En la Carta Encíclica “Laudato Si” (i) el Papa Francisco realiza un llamado urgente a “unir a toda la familia humana en la búsqueda de un desarrollo sostenible e integral” (LS13) y realiza un breve recorrido por los principales aspectos de la actual crisis ecológica, apoyado en las evidencias científicas.

Proponemos confrontar, a modo de ejemplos, algunos aspectos de la crisis ecológica planteados por Francisco, con la realidad ambiental Uruguaya, para luego cuestionarnos sobre la viabilidad y la pertinencia del actual modelo de desarrollo en el que el país se ha insertado. Finalmente nos preguntamos qué podemos hacer a nivel individual, familiar y comunitario, de modo de recorrer un camino de reflexión-acción-conversión, que nos ponga en sintonía con la Madre Tierra y con el Creador, y que nos comprometa fraternalmente con nuestros hermanos más vulnerados por el sistema en el que vivimos.

LO QUE ESTÁ PASANDO EN NUESTRA CASA.

En términos relativos Uruguay goza aún de muy buenas condiciones ambientales. Sin embargo esta realidad oculta problemas serios para algunos sectores de la población (agrotóxicos, residuos, calidad del agua), y una serie de problemas potencialmente graves para su conjunto, que pueden instalarse en un futuro no tan lejano (los efectos del cambio climático).

El problema del agua:

Denuncia Francisco en Laudato Si’: “Un problema particularmente serio es el de la calidad del agua disponible para los pobres, que provoca muchas muertes todos los días. Entre los pobres son frecuentes enfermedades relacionadas con el agua, incluidas las causadas por microorganismos y por sustancias químicas”. (LS29)

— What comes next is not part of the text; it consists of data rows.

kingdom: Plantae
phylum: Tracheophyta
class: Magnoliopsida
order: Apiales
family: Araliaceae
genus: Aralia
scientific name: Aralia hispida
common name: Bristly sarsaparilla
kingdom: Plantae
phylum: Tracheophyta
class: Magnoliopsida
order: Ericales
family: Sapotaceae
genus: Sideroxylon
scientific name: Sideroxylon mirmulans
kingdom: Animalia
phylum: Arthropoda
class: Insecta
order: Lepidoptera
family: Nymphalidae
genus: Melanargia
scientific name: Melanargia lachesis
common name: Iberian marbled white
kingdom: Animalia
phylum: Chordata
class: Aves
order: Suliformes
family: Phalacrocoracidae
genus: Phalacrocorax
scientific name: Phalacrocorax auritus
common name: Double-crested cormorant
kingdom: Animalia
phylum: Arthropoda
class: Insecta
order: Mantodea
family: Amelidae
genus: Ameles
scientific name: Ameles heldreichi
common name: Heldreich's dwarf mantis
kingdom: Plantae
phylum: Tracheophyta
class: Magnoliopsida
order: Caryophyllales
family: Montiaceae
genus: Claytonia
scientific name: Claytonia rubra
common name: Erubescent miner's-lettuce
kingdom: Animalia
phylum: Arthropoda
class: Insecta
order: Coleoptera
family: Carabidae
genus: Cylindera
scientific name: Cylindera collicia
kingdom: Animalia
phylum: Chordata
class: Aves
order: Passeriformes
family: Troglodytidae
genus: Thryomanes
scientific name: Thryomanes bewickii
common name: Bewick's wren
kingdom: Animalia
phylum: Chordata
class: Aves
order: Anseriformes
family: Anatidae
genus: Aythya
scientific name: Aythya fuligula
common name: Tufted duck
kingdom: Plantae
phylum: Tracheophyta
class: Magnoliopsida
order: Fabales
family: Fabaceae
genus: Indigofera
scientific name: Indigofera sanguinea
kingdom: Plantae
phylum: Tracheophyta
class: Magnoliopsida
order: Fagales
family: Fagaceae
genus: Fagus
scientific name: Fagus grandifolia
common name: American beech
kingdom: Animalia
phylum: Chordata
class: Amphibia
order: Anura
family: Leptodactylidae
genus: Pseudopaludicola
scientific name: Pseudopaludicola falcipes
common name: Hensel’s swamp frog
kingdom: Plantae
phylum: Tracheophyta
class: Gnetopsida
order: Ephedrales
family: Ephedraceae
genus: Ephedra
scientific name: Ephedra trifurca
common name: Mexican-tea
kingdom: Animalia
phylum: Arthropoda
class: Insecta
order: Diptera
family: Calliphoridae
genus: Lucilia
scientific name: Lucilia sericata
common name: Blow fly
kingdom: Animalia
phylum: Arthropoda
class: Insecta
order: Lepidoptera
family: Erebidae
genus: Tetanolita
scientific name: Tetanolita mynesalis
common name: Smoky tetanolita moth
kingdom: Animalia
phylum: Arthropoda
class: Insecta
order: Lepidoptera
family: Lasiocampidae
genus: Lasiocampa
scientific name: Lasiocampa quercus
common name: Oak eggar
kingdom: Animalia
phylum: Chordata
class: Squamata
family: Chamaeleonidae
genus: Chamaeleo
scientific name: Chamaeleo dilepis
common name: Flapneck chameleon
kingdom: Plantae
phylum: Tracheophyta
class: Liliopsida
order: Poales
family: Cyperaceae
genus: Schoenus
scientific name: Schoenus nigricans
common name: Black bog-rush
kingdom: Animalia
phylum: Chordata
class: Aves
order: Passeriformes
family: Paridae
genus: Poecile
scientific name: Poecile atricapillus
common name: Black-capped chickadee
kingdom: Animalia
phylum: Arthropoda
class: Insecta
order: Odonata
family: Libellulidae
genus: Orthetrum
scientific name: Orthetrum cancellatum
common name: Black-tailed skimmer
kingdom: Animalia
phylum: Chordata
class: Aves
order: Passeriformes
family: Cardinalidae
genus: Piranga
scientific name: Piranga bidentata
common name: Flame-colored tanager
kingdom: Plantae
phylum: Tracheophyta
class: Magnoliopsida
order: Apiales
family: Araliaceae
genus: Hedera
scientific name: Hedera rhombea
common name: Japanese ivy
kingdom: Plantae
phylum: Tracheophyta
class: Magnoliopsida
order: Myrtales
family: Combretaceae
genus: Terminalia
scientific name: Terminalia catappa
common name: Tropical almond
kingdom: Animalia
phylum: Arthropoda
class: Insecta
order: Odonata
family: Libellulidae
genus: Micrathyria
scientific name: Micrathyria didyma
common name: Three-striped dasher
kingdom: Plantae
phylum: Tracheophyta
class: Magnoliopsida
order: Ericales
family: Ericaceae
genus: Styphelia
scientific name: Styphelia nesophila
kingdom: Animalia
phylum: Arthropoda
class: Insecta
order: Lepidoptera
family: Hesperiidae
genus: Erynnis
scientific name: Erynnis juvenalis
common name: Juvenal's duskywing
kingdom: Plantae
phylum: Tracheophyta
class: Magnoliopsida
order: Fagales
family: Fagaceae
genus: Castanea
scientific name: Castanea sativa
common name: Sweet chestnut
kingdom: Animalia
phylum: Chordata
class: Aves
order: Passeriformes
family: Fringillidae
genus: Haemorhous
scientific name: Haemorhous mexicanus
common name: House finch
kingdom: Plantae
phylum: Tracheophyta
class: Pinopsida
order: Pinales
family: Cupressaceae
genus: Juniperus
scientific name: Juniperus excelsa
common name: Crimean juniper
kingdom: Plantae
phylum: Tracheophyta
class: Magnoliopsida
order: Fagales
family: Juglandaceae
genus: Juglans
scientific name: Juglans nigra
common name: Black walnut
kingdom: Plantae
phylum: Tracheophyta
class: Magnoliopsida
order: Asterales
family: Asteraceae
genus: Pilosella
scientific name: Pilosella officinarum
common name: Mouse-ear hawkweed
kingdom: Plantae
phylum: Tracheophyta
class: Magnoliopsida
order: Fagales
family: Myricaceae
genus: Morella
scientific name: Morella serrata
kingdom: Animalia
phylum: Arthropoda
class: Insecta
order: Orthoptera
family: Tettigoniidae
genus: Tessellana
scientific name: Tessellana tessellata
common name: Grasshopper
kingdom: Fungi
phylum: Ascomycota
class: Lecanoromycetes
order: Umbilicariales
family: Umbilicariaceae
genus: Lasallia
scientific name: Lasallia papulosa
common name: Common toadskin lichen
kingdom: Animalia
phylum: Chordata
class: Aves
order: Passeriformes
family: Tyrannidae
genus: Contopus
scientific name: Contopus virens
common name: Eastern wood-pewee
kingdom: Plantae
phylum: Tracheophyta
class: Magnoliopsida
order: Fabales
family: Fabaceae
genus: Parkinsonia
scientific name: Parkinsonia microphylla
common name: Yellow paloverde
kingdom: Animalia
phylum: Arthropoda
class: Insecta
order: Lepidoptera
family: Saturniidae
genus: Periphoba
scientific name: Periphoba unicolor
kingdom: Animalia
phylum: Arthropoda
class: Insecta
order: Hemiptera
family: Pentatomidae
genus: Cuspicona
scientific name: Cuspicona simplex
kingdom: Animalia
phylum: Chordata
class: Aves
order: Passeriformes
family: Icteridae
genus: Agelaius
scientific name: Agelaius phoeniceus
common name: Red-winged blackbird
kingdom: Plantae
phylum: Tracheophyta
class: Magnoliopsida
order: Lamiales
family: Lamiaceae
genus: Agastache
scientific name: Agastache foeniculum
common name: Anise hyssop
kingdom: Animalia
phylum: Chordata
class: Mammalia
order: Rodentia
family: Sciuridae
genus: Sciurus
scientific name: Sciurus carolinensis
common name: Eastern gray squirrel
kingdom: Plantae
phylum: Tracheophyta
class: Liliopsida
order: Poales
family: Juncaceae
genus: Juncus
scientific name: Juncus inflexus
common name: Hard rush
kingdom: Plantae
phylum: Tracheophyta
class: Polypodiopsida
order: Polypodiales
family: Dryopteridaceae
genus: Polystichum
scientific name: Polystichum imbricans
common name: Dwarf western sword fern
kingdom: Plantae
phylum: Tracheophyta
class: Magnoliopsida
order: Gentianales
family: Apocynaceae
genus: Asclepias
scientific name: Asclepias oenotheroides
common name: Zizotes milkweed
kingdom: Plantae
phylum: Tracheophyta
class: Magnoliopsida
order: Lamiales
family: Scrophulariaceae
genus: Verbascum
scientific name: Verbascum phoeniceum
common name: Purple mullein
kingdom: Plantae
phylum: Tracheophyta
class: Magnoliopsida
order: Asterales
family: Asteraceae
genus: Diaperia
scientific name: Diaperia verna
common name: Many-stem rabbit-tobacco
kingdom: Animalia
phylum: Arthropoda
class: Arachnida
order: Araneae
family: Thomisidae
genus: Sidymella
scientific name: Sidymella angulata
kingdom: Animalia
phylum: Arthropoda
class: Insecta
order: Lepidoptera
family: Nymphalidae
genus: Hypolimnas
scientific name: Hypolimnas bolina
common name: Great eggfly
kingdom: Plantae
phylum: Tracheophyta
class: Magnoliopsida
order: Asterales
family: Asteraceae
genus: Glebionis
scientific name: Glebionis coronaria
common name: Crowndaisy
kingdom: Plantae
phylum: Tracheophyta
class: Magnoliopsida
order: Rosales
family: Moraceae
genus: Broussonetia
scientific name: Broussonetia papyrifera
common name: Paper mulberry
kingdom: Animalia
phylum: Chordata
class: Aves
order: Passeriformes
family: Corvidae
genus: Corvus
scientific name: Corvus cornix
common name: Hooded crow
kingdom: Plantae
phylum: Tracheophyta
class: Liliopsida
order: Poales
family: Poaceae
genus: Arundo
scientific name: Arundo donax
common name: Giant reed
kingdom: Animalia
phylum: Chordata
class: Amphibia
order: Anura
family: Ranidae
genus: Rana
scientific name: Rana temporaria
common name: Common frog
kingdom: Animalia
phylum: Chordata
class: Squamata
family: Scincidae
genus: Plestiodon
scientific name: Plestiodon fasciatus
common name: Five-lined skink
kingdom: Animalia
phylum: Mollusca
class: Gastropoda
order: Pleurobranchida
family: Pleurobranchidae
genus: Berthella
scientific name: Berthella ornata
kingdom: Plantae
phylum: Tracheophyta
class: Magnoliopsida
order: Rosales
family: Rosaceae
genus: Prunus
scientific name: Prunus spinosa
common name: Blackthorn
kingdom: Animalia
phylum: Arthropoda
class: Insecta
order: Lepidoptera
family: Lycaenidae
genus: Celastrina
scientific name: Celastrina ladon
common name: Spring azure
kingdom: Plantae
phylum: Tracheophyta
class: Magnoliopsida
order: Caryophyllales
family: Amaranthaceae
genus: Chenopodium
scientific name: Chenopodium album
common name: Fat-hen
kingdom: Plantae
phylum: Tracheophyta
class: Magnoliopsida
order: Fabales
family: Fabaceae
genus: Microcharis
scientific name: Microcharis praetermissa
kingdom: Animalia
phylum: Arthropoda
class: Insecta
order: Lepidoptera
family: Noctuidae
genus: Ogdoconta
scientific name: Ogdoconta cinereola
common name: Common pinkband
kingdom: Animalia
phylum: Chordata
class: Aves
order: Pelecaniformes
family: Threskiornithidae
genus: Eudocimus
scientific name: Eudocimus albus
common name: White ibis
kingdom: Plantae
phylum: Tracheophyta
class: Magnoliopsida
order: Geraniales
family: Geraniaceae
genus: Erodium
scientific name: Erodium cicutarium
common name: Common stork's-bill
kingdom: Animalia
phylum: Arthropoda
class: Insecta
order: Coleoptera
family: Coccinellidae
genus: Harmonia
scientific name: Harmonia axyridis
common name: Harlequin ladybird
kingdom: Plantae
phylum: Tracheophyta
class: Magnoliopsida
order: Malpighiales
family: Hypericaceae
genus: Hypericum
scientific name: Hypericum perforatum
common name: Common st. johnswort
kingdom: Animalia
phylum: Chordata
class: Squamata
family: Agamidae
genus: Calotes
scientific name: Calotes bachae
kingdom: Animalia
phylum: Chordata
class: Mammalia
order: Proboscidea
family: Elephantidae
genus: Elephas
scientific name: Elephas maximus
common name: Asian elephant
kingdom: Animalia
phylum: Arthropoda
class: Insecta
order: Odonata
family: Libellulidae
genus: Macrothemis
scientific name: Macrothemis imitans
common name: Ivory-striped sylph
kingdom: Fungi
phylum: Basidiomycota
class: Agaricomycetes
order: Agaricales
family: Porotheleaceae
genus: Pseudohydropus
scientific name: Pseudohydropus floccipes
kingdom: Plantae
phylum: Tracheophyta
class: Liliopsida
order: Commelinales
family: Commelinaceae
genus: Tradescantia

en bote por Aguas Corrientes, Canelones

En Uruguay, la intensificación de la producción agropecuaria y en particular la erosión del suelo, han sido las principales causas del incremento en las concentraciones de nitrógeno y fósforo en aguas superficiales. Esto puede provocar el crecimiento excesivo de algas (y en particular de algas tóxicas), afectando gravemente la calidad del agua para el consumo de ganado y para la potabilización.

En particular la calidad del agua de la cuenca del río Santa Lucía, que abastece de agua potable a más de la mitad de la población del país, se ha deteriorado severamente en los últimos años, comprometiendo la inocuidad del agua potable durante eventos de floración de algas. Esto posiblemente no sea motivo de preocupación para quienes pueden comprar agua embotellada o instalar filtros en sus grifos, pero representa una amenaza para las familias de menores recursos y en particular para la salud de sus niños.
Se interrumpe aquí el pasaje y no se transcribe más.